Les guérilleros avaient annoncé en quelques minutes déclaration devant un cessez le feu unilatéral et la fin des opérations offensives dans le nord du Sri Lanka, où il est entouré par l'armée dans une petite bande côtière le long avec des dizaines de milliers de civils.
"Compte tenu de la crise humanitaire sans précédent et en réponse aux appels lancés par l'ONU, l'Union européenne, les gouvernements des États-Unis, l'Inde et d'autres, le LTTE a annoncé un cessez le feu unilatéral. Toutes les opérations offensives cesseront avec effet immédiat ", a déclaré la guérilla dans la note.
Le samedi, le LTTE avait dénoncé une situation de «famine» à «165.000» personnes dans les zones sous leur contrôle, mais l'ONU estime qu'il ya effectivement quelque 50.000 gouvernement sri-lankais et les estimations se situent entre 15.000 et 20.000.
Et aujourd'hui, les guérilleros a averti que "la famine" imminente, accusant le gouvernement de l'approvisionnement alimentaire et des médicaments de blocage délibérément et constamment attaquer les civils pris au piège en territoire rebelle.
Plaintes, cependant, qui ont été décrits par Kohona comme un «effort cynique" visant à sous-secrétaire des Nations Unies pour les affaires humanitaires, John Holmes, qui est arrivé la nuit dernière à l'île de vérifier la situation des civils touchés par les conflits.
Holmes a appelé aujourd'hui «urgent» le LTTE à renoncer à leurs armes et de permettre la sortie des civils, et a exhorté le gouvernement à limiter l'utilisation d'armes lourdes dans son offensive contre la guérilla.
"Nous avons besoin d'une nouvelle pause humanitaire pour obtenir de l'aide et les travailleurs humanitaires dans la zone de combat," le fonctionnaire a été cité par la chaîne de télévision Derana Ada.
L'armée a lancé lundi une offensive sanglante qui a entraîné dans le mouvement vers les zones gouvernementales de près de 110.000 civils hébergés dans des camps par le gouvernement à cette fin dans le nord du pays dans des conditions très précaires.
"Ils ont été arrêtés et sont dans des camps de concentration où ils sont soumis à la torture, en violation de toutes les conventions internationales. Non autorisé à rentrer chez cette population. Certains sont utilisés comme boucliers humains ", le LTTE.

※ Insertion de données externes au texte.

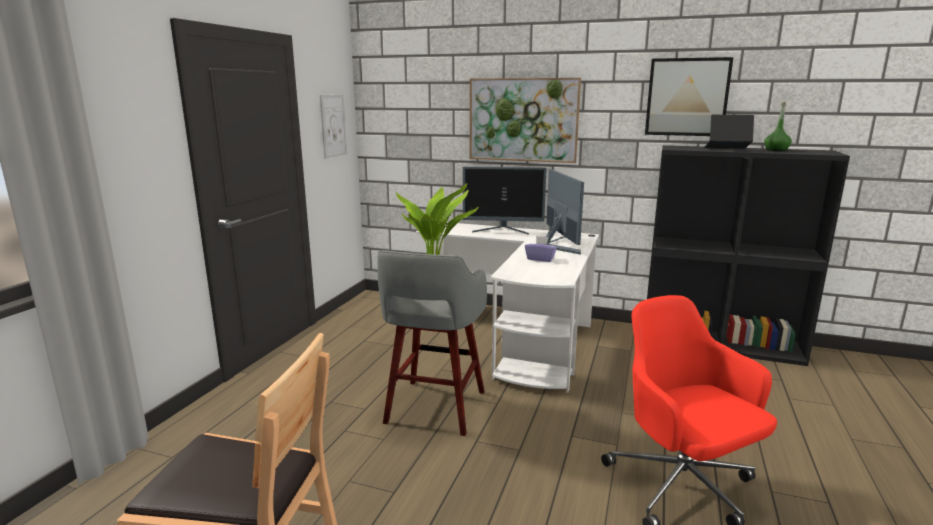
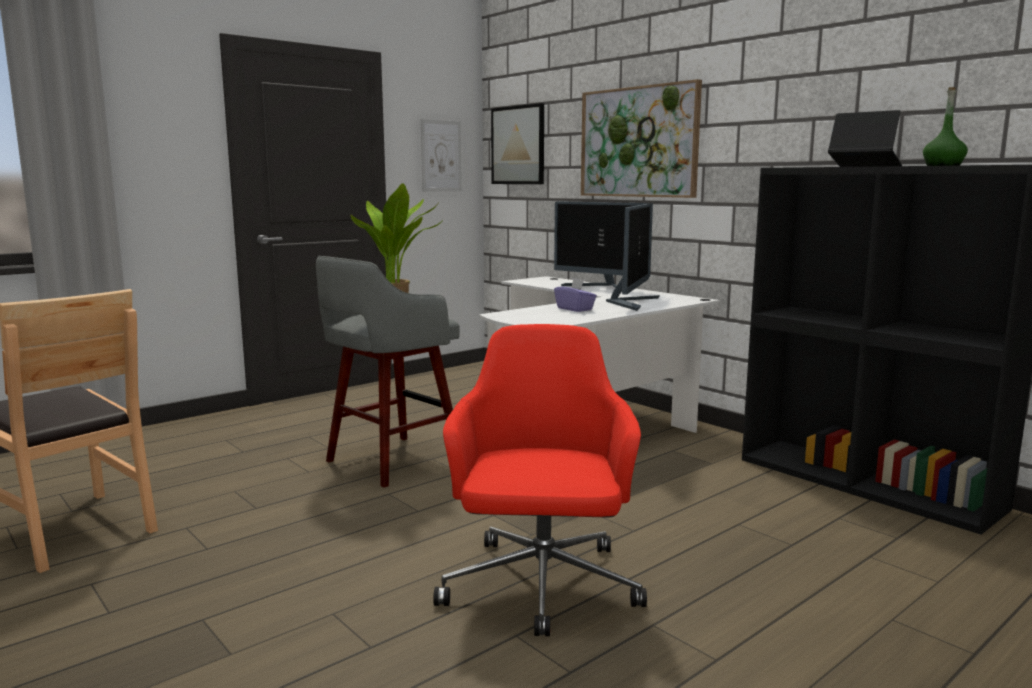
camera: 30 degrees right, 5 degrees down
picture [645,57,733,136] -> picture moved to [491,103,544,184]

Holmes, qui a défendu une «pause» dans le conflit et l'accès aux zones de personnel humanitaire, doit se rendre à Vavuniya (nord) afin de vérifier "in situ" la situation des civils, a déclaré le porte-parole de l'ONU Efe dans le pays, Gordon Weiss.

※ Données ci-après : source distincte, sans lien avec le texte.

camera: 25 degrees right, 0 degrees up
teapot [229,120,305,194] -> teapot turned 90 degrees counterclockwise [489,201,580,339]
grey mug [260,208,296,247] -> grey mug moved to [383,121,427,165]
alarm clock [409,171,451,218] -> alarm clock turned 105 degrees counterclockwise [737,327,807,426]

Ces derniers jours, ont augmenté la pression diplomatique et l'inquiétude internationale sur le sort de ceux qui sont piégés dans la zone de combat, mais le gouvernement sri-lankais semble déterminé à finir le LTTE militairement, la lutte pour plus de 25 ans pour obtenir une Etat indépendant pour la minorité tamoule.

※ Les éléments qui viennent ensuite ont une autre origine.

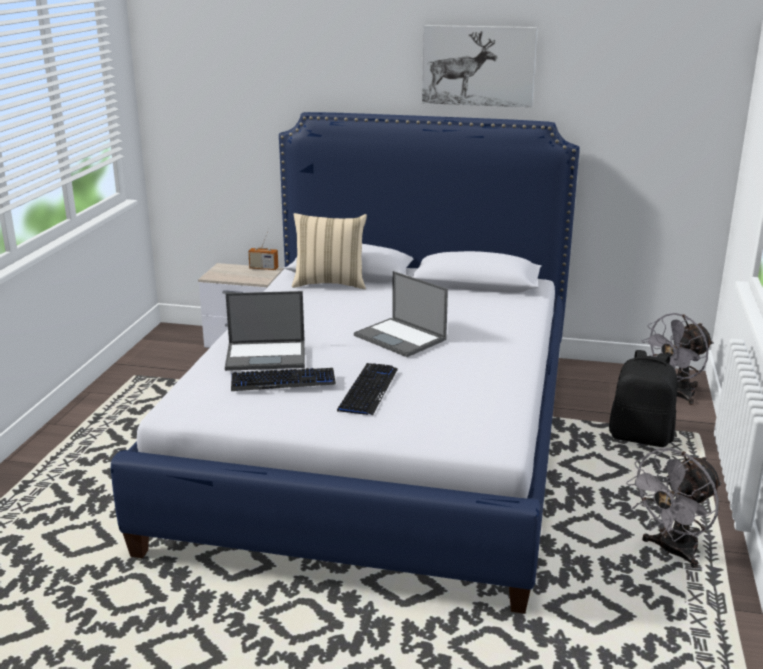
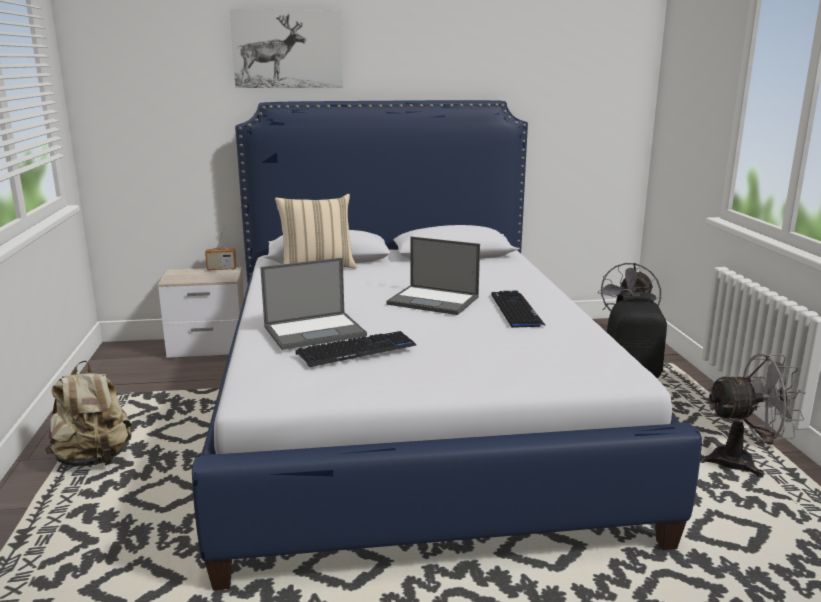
camera: 20 degrees left, 5 degrees down
keyboard [337,363,398,415] -> keyboard moved to [491,291,546,328]
picture [422,25,537,107] -> picture moved to [230,9,343,88]
grey fan [626,448,722,568] -> grey fan turned 120 degrees counterclockwise [700,354,806,478]
none -> beige backpack [45,360,132,467]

Quelques heures avant l'annonce de la guérilla, l'armée a dit en fait l'avant-dernier qui rendent les gens aux mains des rebelles, des Valayarmadam et la capture de 23 guérilleros présumés, le "sauvetage" d'environ 700 civils et tué 12 rebelles dans un bataille navale.
"Ils ont environ 500 guérilleros, qui a également habillés en civils afin de ne pas faire la distinction. Ils sont seulement 6 kilomètres carrés », a déclaré par téléphone Efe porte-parole militaire Udaya Nanayakkara.
Convaincu de sa victoire, le gouvernement d'aujourd'hui a également rejeté une demande de États-Unis, UE, Japon et la Norvège, la soi-disant "Quatuor de Tokyo" - d'offrir une amnistie aux guérilleros, qui ont demandé de se rendre à un tiers partie.
"Il n'y aura pas d'amnistie pour les LTTE. Ils devront se rendre ou faire face à l'enlèvement par les forces sri-lankais, "il a été cité par différents moyens à la secrétaire à la Défense Gotabhaya Rajapaksa.
Dans un côté très différent, la stratégie de combat est considéré par les analystes comme une des clés de la victoire écrasante d'aujourd'hui a été la décision Alliance du peuple pour la liberté-Unis (UPFA) aux élections régionales dans l'Ouest, y compris la capitale, Colombo.